Can Agripower be reconciled with HM Hire and Warren Brothers?

It is very difficult to reconcile these cases.  In HM Hire and Warren Brothers, the subject works (the construction of dams, drains and access roads) were also constructed for the purposes of mining leases, yet the Act was found to apply.  Unfortunately, in those cases, whether or not the works ‘formed part of the land’ was not a major point in dispute between parties.  While it is difficult to speculate, the key distinction between those cases and Agripower might be the fact that the mining plant in Agripower, by its physical nature (being something which could be dismantled, carried off, and reassembled at another site), had the capability of being regarded as personal property as opposed to realty (the same could not be said for dams, drains and access roads), and therefore lent itself to an analysis analogous to the common law doctrine of fixtures to determine whether it relevantly ‘formed part of the land’.

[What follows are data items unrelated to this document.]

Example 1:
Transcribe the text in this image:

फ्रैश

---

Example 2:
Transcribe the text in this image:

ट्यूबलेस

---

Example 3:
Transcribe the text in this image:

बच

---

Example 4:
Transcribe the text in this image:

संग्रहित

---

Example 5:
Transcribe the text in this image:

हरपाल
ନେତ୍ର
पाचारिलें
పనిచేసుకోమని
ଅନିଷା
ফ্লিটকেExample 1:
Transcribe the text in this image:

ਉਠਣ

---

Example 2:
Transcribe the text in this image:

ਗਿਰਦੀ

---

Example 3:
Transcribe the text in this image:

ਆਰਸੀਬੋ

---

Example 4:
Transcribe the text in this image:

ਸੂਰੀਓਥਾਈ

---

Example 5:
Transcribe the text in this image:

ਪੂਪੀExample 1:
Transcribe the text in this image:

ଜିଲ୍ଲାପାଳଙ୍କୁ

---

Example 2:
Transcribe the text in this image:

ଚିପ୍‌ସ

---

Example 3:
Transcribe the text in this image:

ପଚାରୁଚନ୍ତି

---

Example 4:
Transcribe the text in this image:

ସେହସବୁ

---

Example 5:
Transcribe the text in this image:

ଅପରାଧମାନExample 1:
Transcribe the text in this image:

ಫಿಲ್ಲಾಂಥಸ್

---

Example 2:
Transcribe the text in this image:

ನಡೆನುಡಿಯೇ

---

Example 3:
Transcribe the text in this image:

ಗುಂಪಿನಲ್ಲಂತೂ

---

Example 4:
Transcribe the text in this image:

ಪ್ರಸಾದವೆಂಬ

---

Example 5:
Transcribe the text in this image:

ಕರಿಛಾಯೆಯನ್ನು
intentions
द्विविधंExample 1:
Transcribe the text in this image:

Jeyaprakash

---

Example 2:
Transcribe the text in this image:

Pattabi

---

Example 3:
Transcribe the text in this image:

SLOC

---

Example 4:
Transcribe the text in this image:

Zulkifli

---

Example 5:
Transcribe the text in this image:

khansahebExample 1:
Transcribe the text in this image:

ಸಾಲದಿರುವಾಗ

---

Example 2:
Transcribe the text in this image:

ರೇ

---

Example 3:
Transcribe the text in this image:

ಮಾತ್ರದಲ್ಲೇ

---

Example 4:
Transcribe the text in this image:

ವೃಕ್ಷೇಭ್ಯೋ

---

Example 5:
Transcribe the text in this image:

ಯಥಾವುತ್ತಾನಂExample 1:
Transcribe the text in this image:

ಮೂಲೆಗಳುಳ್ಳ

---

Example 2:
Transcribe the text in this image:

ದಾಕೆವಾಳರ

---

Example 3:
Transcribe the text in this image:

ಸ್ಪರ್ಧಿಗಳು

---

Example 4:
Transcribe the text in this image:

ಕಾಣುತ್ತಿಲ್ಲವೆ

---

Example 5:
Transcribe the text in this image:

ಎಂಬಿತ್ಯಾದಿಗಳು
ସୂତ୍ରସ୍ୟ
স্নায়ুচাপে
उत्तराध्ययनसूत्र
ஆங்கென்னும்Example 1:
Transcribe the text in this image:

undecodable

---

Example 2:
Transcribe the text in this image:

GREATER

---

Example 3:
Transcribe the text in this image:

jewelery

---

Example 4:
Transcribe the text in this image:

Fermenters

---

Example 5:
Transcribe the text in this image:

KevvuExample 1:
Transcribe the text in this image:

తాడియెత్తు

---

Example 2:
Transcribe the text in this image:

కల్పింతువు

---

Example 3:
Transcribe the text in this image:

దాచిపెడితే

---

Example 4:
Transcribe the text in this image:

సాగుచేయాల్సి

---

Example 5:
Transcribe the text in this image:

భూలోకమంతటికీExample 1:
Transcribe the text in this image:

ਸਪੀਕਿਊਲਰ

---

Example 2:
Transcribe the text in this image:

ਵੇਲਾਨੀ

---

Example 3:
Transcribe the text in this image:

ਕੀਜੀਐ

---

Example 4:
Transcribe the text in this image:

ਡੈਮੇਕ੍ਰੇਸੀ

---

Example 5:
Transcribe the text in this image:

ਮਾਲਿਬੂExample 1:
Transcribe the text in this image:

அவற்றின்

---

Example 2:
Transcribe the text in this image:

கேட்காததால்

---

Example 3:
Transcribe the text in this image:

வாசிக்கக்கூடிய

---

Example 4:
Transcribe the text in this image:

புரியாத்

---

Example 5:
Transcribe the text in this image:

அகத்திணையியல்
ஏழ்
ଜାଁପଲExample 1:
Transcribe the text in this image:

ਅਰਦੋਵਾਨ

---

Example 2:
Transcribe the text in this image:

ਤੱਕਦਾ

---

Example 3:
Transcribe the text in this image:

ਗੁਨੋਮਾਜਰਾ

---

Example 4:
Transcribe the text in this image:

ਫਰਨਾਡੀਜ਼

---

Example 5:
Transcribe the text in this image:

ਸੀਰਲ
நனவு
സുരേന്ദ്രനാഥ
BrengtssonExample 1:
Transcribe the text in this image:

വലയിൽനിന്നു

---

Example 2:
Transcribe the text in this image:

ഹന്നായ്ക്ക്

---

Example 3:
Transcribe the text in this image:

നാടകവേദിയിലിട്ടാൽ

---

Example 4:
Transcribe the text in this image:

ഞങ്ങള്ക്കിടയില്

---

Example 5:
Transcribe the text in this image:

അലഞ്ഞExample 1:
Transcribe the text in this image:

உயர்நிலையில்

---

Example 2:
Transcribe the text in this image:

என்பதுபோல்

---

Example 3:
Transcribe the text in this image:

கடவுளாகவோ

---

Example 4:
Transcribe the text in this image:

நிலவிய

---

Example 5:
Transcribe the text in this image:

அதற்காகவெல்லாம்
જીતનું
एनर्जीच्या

The decision in Agripower should come as good news for mining principals in Queensland (and potentially in other jurisdictions) as it limits their exposure to the Act’s onerous regime in relation to contracts for works involving mining plant.  However, due to the apparent and yet unresolved contradiction with previous Queensland Court of Appeal cases, and the uncertainty as to whether the same principles will apply Australia-wide, principals under mining related contracts must remain vigilant to ensure they respond to all claims which on their face purport to be made under the Act with a payment schedule that complies with the Act.